Riacquistai infine il controllo delle braccia e ne utilizzai una per liberarmi dalla mano che mi martellava. — Ahi — mi uscì, e il mio lamento risuonò come il canto lontano di un uccello grosso e stanco.
— Sei vivo — disse la voce, e quella dannata mano riprese ad assestarmi colpetti sulla guancia. — Mi ero davvero preoccupata. — Quella voce dovevo averla già sentita, ma non sapevo dire dove, e in ogni caso non era la mia priorità al momento, visto che la mia testa era una specie di porridge fiammeggiante.
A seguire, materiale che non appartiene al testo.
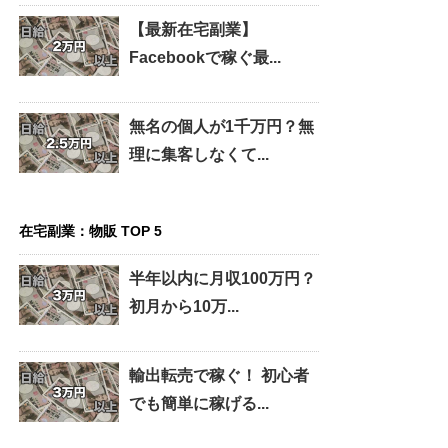
【最新在宅副業】
Facebookで稼ぐ最...
無名の個人が1千万円？無
理に集客しなくて...
在宅副業：物販 TOP 5
半年以内に月収100万円？
初月から10万...
輸出転売で稼ぐ！ 初心者
でも簡単に稼げる...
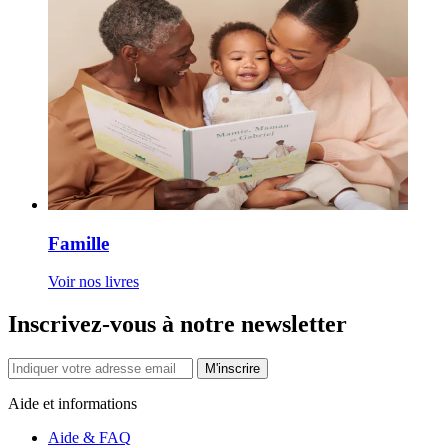
Famille
Voir nos livres
Inscrivez-vous à notre newsletter
M'inscrire
Aide et informations
Aide & FAQ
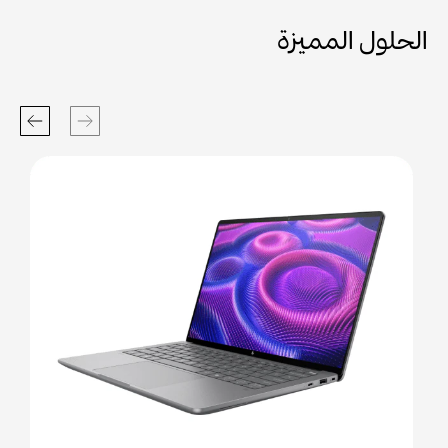
الحلول المميزة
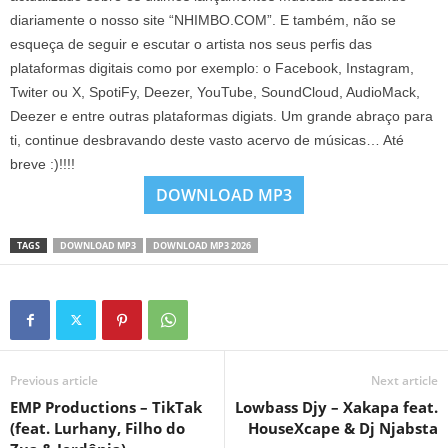
diariamente o nosso site “NHIMBO.COM”. E também, não se
esqueça de seguir e escutar o artista nos seus perfis das
plataformas digitais como por exemplo: o Facebook, Instagram,
Twiter ou X, SpotiFy, Deezer, YouTube, SoundCloud, AudioMack,
Deezer e entre outras plataformas digiats. Um grande abraço para
ti, continue desbravando deste vasto acervo de músicas… Até
breve :)!!!!
DOWNLOAD MP3
TAGS
DOWNLOAD MP3
DOWNLOAD MP3 2026
Previous article
Next article
EMP Productions – TikTak
Lowbass Djy – Xakapa feat.
(feat. Lurhany, Filho do
HouseXcape & Dj Njabsta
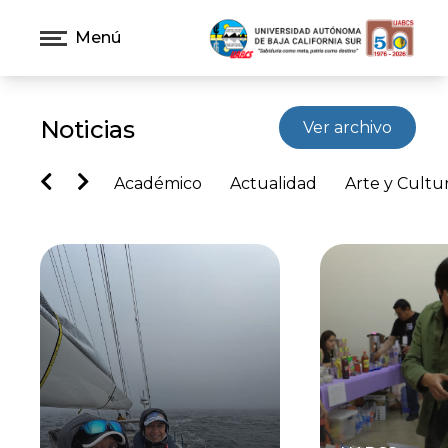
Menú
Noticias
Ver archivo
Académico
Actualidad
Arte y Cultu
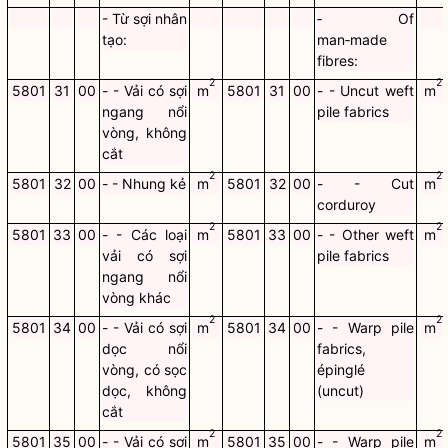
- Từ sợi nhân
‑ Of
tạo:
man‑made
fibres:
2
2
5801
31
00
- - Vải có sợi
m
5801
31
00
- - Uncut weft
m
ngang nổi
pile fabrics
vòng, không
cắt
2
2
5801
32
00
- - Nhung kẻ
m
5801
32
00
- - Cut
m
corduroy
2
2
5801
33
00
- - Các loại
m
5801
33
00
- - Other weft
m
vải có sợi
pile fabrics
ngang nổi
vòng khác
2
2
5801
34
00
- - Vải có sợi
m
5801
34
00
- - Warp pile
m
dọc nổi
fabrics,
vòng, có sọc
épinglé
dọc, không
(uncut)
cắt
2
2
5801
35
00
- - Vải có sợi
m
5801
35
00
- - Warp pile
m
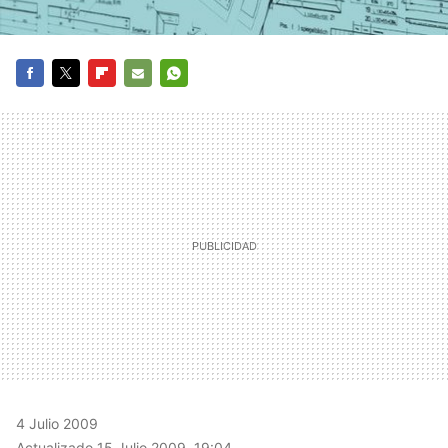
FACEBOOK
TWITTER
FLIPBOARD
E-
WHATSAPP
MAIL
4 Julio 2009
Actualizado 15 Julio 2009, 19:04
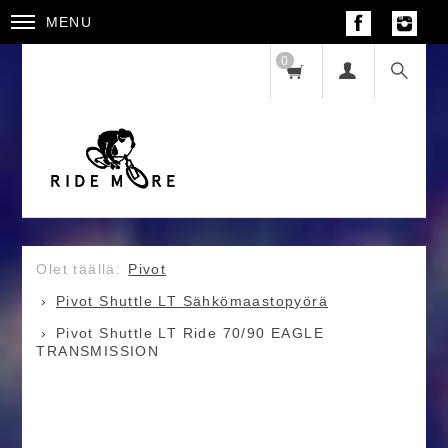
MENU
0
Pivot
Pivot Shuttle LT Sähkömaastopyörä
Pivot Shuttle LT Ride 70/90 EAGLE
TRANSMISSION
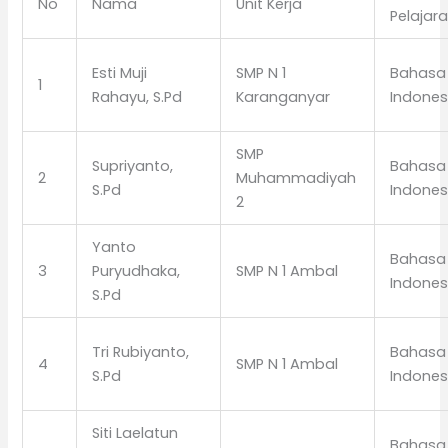
No
Nama
Unit Kerja
Pelajar
Esti Muji
SMP N 1
Bahasa
1
Rahayu, S.Pd
Karanganyar
Indones
SMP
Supriyanto,
Bahasa
2
Muhammadiyah
S.Pd
Indones
2
Yanto
Bahasa
3
Puryudhaka,
SMP N 1 Ambal
Indones
S.Pd
Tri Rubiyanto,
Bahasa
4
SMP N 1 Ambal
S.Pd
Indones
Siti Laelatun
Bahasa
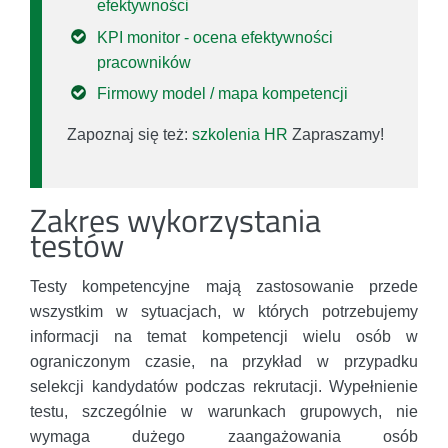
efektywności
KPI monitor - ocena efektywności
pracowników
Firmowy model / mapa kompetencji
Zapoznaj się też:
szkolenia HR
Zapraszamy!
Zakres wykorzystania
testów
Testy kompetencyjne mają zastosowanie przede
wszystkim w sytuacjach, w których potrzebujemy
informacji na temat kompetencji wielu osób w
ograniczonym czasie, na przykład w przypadku
selekcji kandydatów podczas rekrutacji. Wypełnienie
testu, szczególnie w warunkach grupowych, nie
wymaga dużego zaangażowania osób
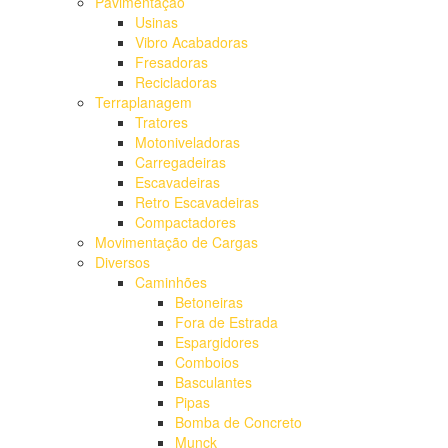
Pavimentação
Usinas
Vibro Acabadoras
Fresadoras
Recicladoras
Terraplanagem
Tratores
Motoniveladoras
Carregadeiras
Escavadeiras
Retro Escavadeiras
Compactadores
Movimentação de Cargas
Diversos
Caminhões
Betoneiras
Fora de Estrada
Espargidores
Comboios
Basculantes
Pipas
Bomba de Concreto
Munck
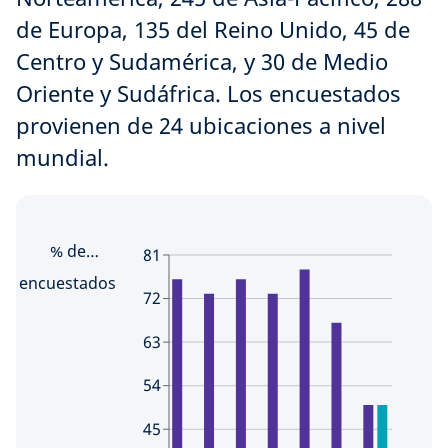
de Europa, 135 del Reino Unido, 45 de
Fuente: Encuesta Global Investor Insights de
Centro y Sudamérica, y 30 de Medio
Schroders 2026.
Explora este tema con más detalle
Oriente y Sudáfrica. Los encuestados
provienen de 24 ubicaciones a nivel
mundial.
% de
81
encuestados
72
63
54
45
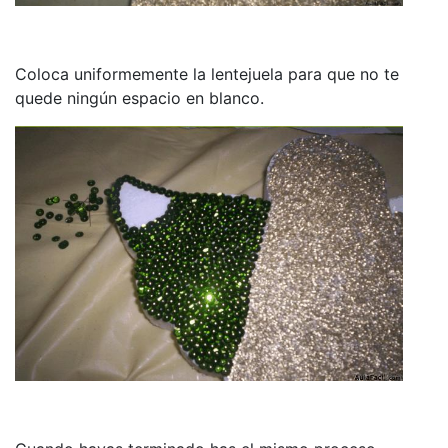
Coloca uniformemente la lentejuela para que no te
quede ningún espacio en blanco.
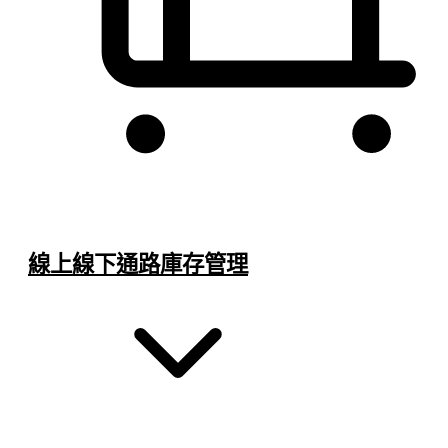
線上線下通路庫存管理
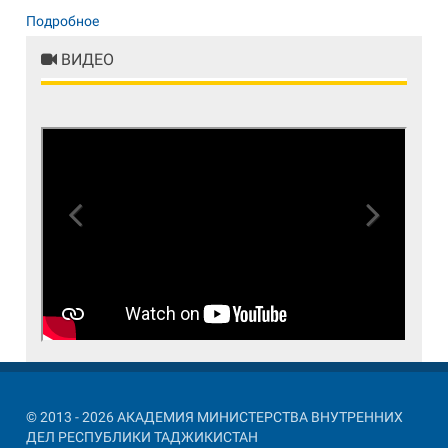
Подробное
ВИДЕО
Previous
Next
© 2013 - 2026 АКАДЕМИЯ МИНИСТЕРСТВА ВНУТРЕННИХ
ДЕЛ РЕСПУБЛИКИ ТАДЖИКИСТАН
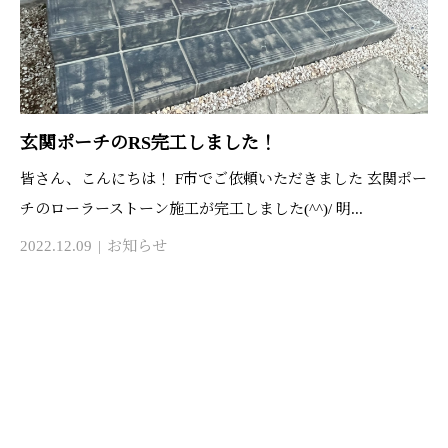
玄関ポーチのRS完工しました！
皆さん、こんにちは！ F市でご依頼いただきました 玄関ポー
チのローラーストーン施工が完工しました(^^)/ 明...
2022.12.09
お知らせ
お問い合わせ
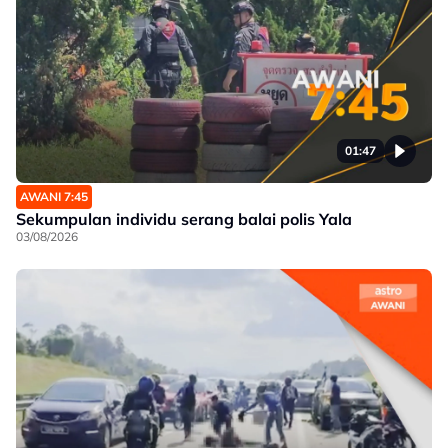
01:47
AWANI 7:45
Sekumpulan individu serang balai polis Yala
03/08/2026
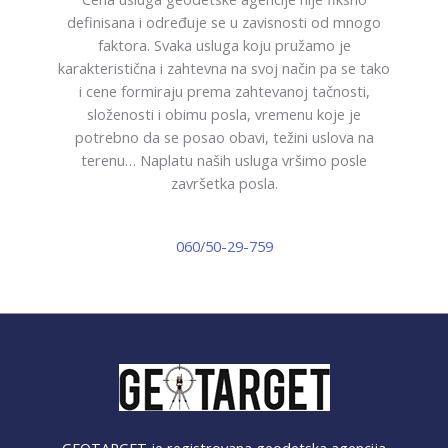
definisana i određuje se u zavisnosti od mnogo
faktora. Svaka usluga koju pružamo je
karakteristična i zahtevna na svoj način pa se tako
i cene formiraju prema zahtevanoj tačnosti,
složenosti i obimu posla, vremenu koje je
potrebno da se posao obavi, težini uslova na
terenu… Naplatu naših usluga vršimo posle
završetka posla.
060/50-29-759
GEOTARGET je registrovana geodetska agencija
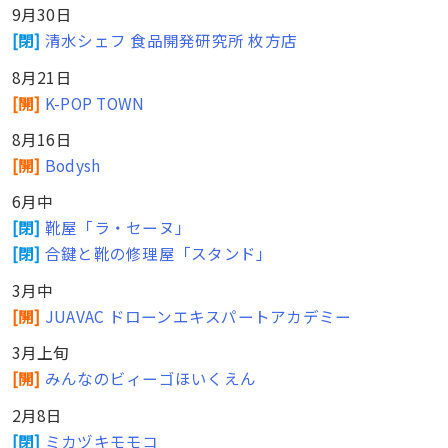
9月30日
[閉]
清水シェフ 食品開発研究所 枚方店
8月21日
[開]
K-POP TOWN
8月16日
[開]
Bodysh
6月中
[閉]
靴屋「ラ・セーヌ」
[閉]
合鍵と靴の修理屋「スタンド」
3月中
[開]
JUAVAC ドローンエキスパートアカデミー
3月上旬
[開]
みんなのビィーゴほいくえん
2月8日
[閉]
ミカヅキモモコ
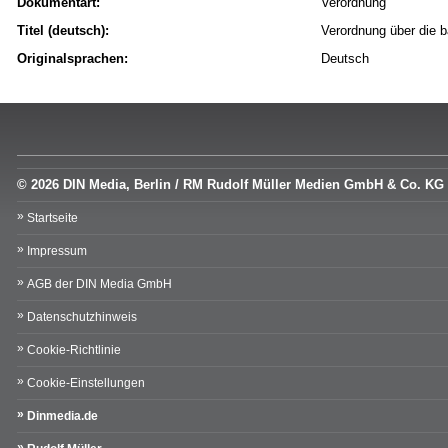
Dokumentart:
Verordnung
Titel (deutsch):
Verordnung über die
Originalsprachen:
Deutsch
© 2026 DIN Media, Berlin / RM Rudolf Müller Medien GmbH & Co. KG
Startseite
Impressum
AGB der DIN Media GmbH
Datenschutzhinweis
Cookie-Richtlinie
Cookie-Einstellungen
Dinmedia.de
— Ahiii — ripetei, con più forza. Non riuscivo a dire altro, ma poco male, visto che riassumeva con eloquenza ciò che sentivo.
— Avanti — disse la voce. — Apri gli occhi, Dexter. Forza.
Riflettei su quella parola: “occhi”. Ero abbastanza sicuro di conoscerla. Se non sbagliavo, doveva avere a che fare con… uhm… con il vedere? Erano localizzati da qualche parte sulla faccia o giù di lì? Sì, doveva essere giusto; provai un piacere opaco e confuso. Una l’avevo azzeccata. Complimenti.